▶ **Reading passage**
********

In this Pandas tutorial, we will learn how to export JSON to Excel in Python. This guide will cover four simple steps to use Python’s json module, the Python package requests, and Pandas.
Table of Contents
- Outline
- Basic Code Example to import JSON to Excel with Python
- Conversion
- Prerequisites
- 4 Steps to Convert JSON to Excel in Python
- JSON to Excel: Reading data from a URL
- Import JSON to Excel and Specifying the Sheet Name
- JSON to Excel with Pandas Removing the Index Column
- Other Options: the JSON to excel converter Package
- Conclusion
- Resources
Outline
The structure of this tutorial is as follows. The first section will look at a basic example of converting JSON to an Excel file with Pandas and Python. After we have seen and briefly learned the syntax, we will continue with a section covering some examples of when this knowledge may be useful. In the third section, we will look at the prerequisites of this Python tutorial and how to install Pandas. After we are sure we have everything needed, we will go through four steps on how to save JSON to Excel in Python. Here, we will start by reading the JSON file from the hard drive and saving it as an Excel file. Furthermore, we will also look at an example when reading JSON from a URL and saving it as a .xlsx file. Finally, we will also use the Python package JSON to Excel converter.

********

▶ **Given records**
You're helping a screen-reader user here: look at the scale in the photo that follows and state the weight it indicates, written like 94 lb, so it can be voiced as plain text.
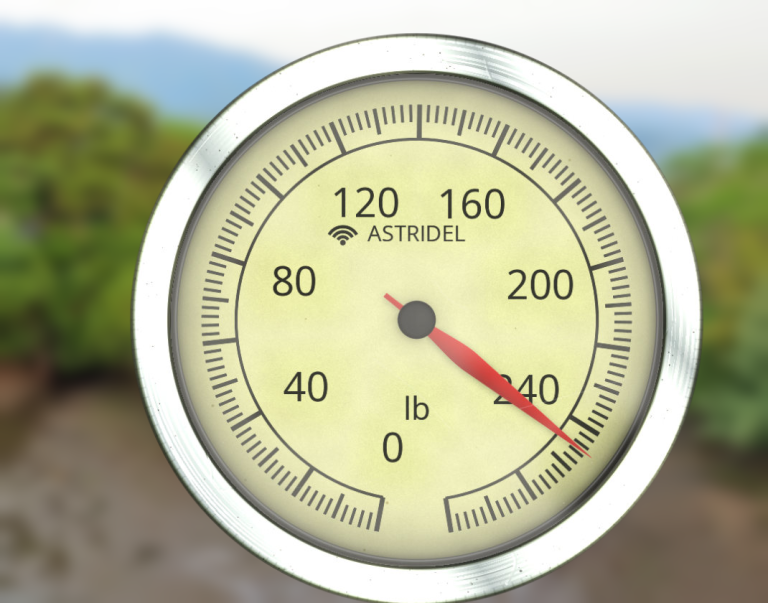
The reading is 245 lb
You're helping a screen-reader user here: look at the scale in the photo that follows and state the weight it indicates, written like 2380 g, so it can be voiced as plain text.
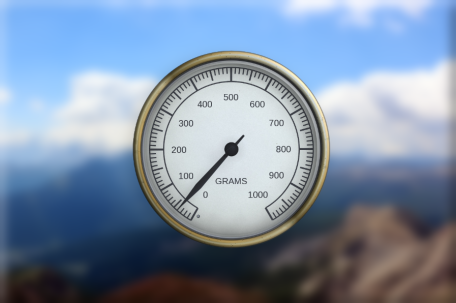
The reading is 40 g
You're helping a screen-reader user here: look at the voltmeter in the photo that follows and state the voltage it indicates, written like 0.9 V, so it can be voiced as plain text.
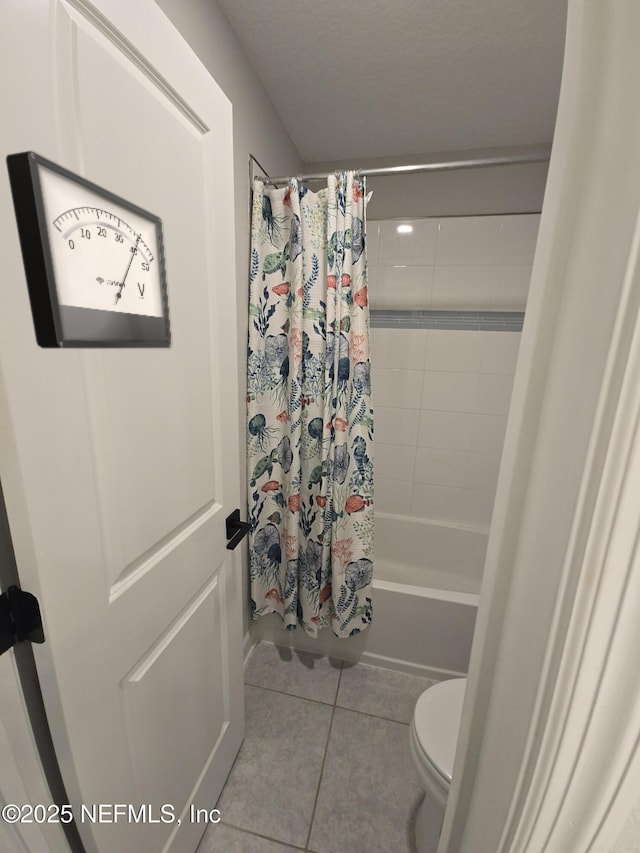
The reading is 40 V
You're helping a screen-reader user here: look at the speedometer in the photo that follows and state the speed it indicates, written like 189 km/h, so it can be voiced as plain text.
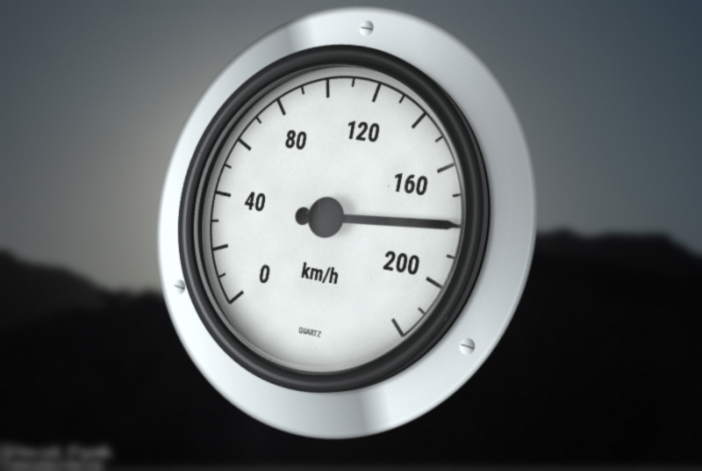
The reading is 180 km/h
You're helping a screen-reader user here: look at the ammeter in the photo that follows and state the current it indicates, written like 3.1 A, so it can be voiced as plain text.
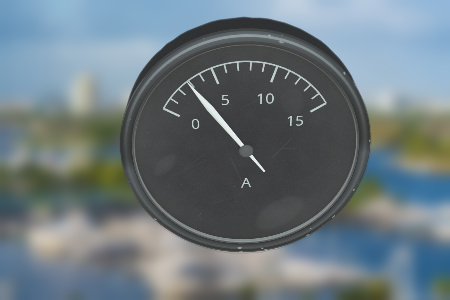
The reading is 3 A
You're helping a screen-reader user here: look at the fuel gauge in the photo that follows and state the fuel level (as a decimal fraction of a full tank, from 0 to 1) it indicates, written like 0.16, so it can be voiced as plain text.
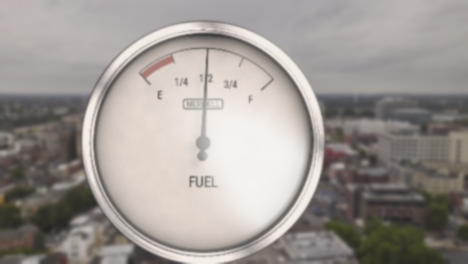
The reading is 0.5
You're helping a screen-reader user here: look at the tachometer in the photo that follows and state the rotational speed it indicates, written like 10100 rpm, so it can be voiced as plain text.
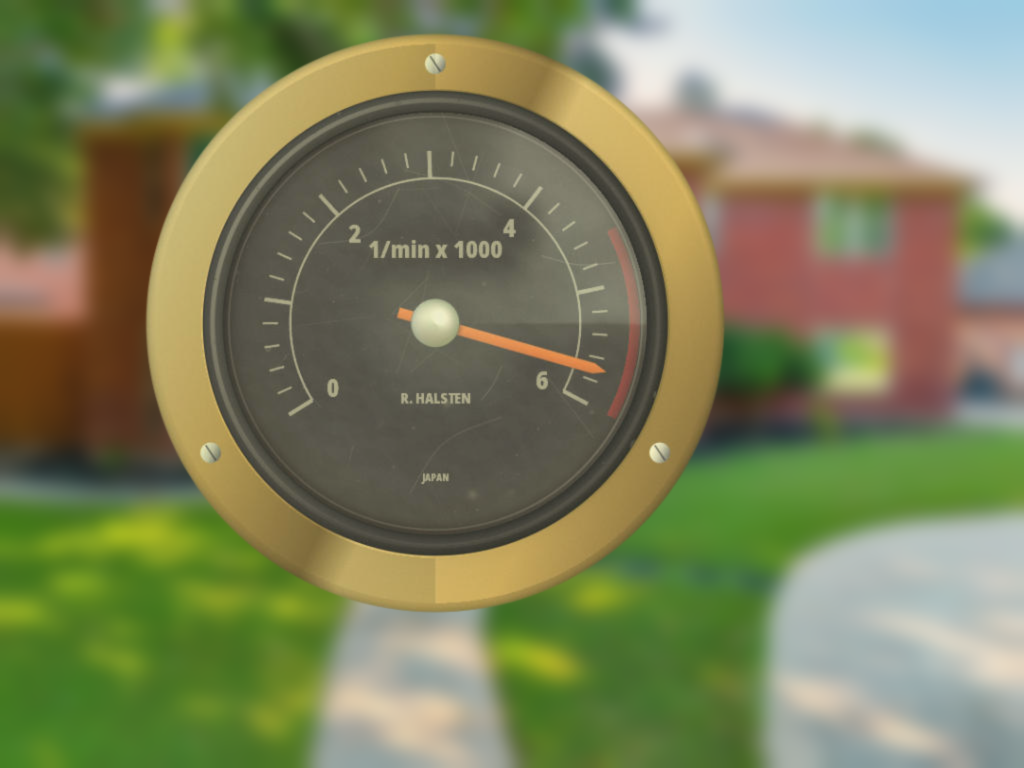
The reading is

********

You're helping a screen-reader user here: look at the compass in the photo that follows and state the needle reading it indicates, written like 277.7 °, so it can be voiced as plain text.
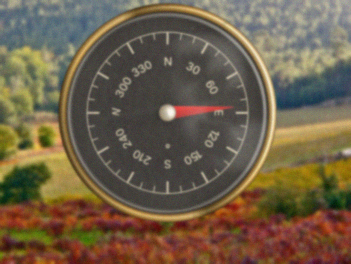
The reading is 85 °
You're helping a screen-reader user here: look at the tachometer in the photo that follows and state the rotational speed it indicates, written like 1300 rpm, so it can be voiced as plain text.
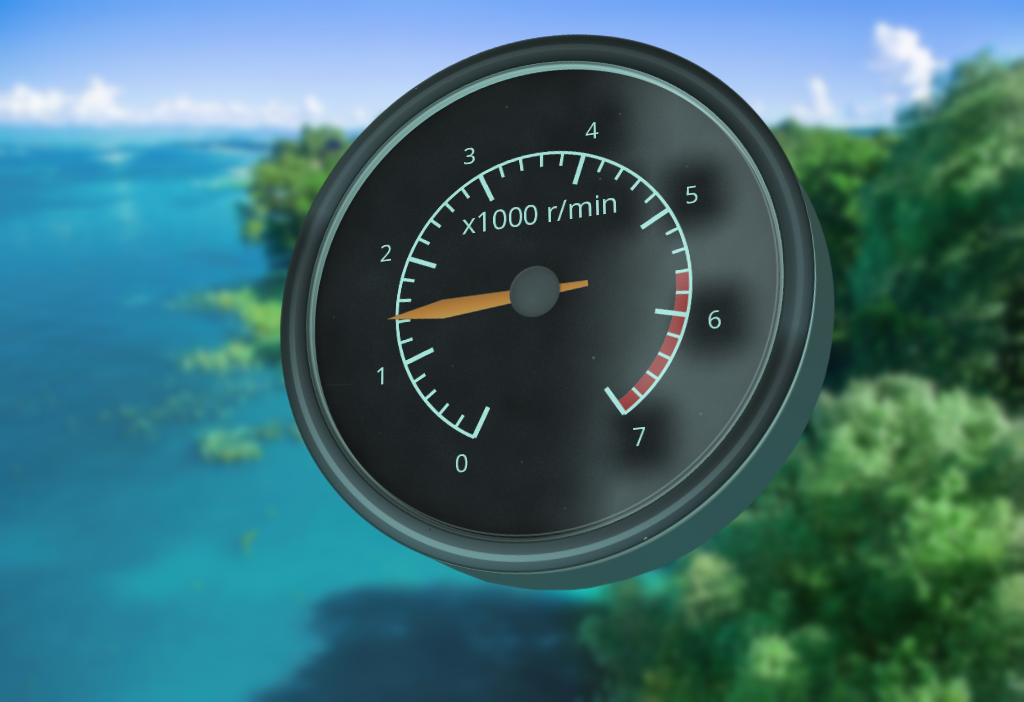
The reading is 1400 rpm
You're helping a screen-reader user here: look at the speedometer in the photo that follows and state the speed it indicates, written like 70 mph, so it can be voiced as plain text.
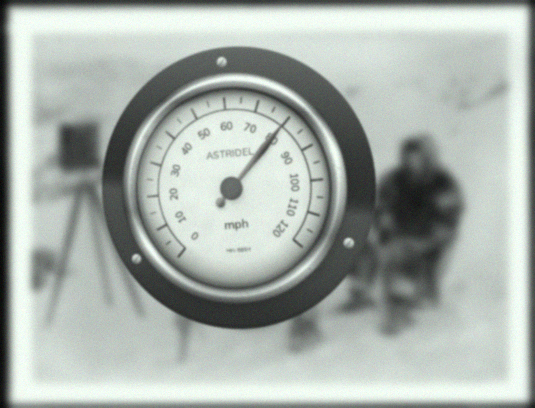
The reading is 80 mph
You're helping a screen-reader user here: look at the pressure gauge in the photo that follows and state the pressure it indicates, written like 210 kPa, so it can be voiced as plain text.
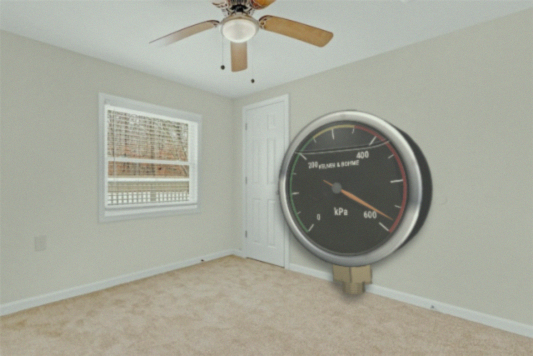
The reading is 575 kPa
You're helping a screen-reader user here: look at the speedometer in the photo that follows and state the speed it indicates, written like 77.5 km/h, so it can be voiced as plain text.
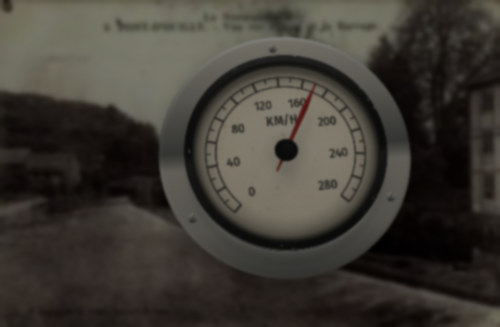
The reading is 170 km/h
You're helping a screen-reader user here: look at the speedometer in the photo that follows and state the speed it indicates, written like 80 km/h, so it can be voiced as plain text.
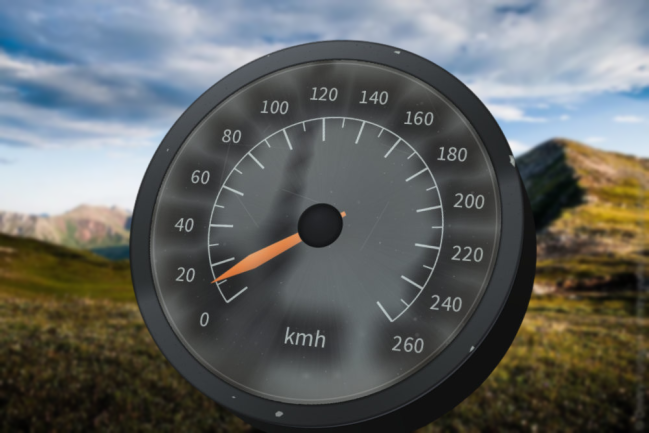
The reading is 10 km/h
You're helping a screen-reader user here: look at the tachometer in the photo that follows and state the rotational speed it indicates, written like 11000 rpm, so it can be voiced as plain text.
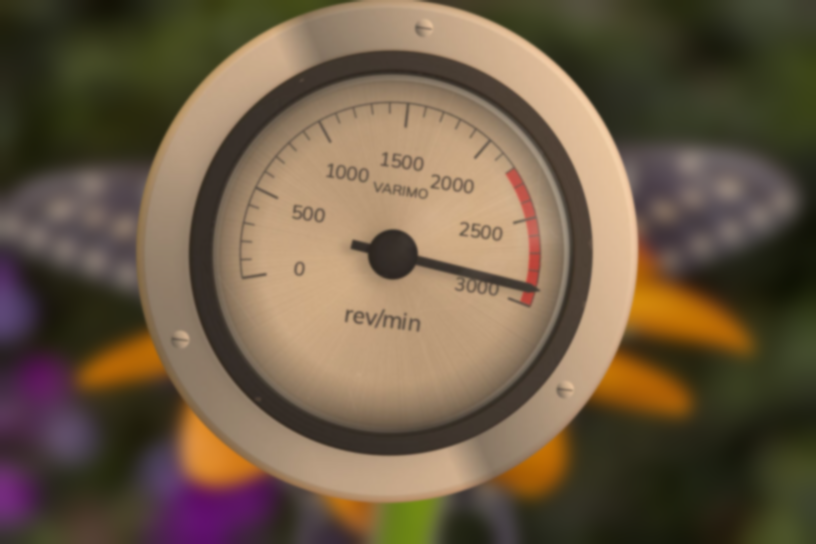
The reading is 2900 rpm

********

▶ **Assigned task 1**
List every Python module or package that the JSON-to-Excel tutorial names as a tool it will use.
▶ **Assigned task 2**
Summarize the JSON-to-Excel tutorial in two sentences.
▶ **Assigned task 3**
Pick up the JSON-to-Excel tutorial after its last sentence and continue it.
The entries are separate material from the JSON-to-Excel tutorial.

▶ **Exercise output 1**
- the json module
- requests
- Pandas
- the JSON to Excel converter package

▶ **Exercise output 2**
The tutorial covers exporting JSON to Excel in Python in four simple steps, using the json module, the requests package, and Pandas. It begins with a basic conversion example and some cases where the skill is useful, then covers the prerequisites and installing Pandas, walks through saving JSON from the hard drive and from a URL as Excel files, and ends with the JSON to Excel converter package.

▶ **Exercise output 3**
Basic Code Example to import JSON to Excel with Python
Here is the easiest way to convert JSON data to an Excel file using Python and Pandas:
import pandas as pd
df_json = pd.read_json(‘DATAFILE.json’)
df_json.to_excel(‘DATAFILE.xlsx’)
Code language: Python (python)
In the code chunk above, we use the pandas library to read data from a JSON file and save it to an Excel file. Here is a step-by-step explanation of the code:
- The first line of the code imports the pandas library and gives it the name “pd”. This library provides easy-to-use data structures and data analysis tools for Python.
- The second line reads the data from the JSON file ‘DATAFILE.json’ and creates a pandas DataFrame object called ‘df_json’. A DataFrame is a two-dimensional data table, similar to a spreadsheet or SQL table.
- The third line takes the DataFrame ‘df_json’ and saves it as an Excel file named ‘DATAFILE.xlsx’ using the ‘to_excel’ method of the DataFrame.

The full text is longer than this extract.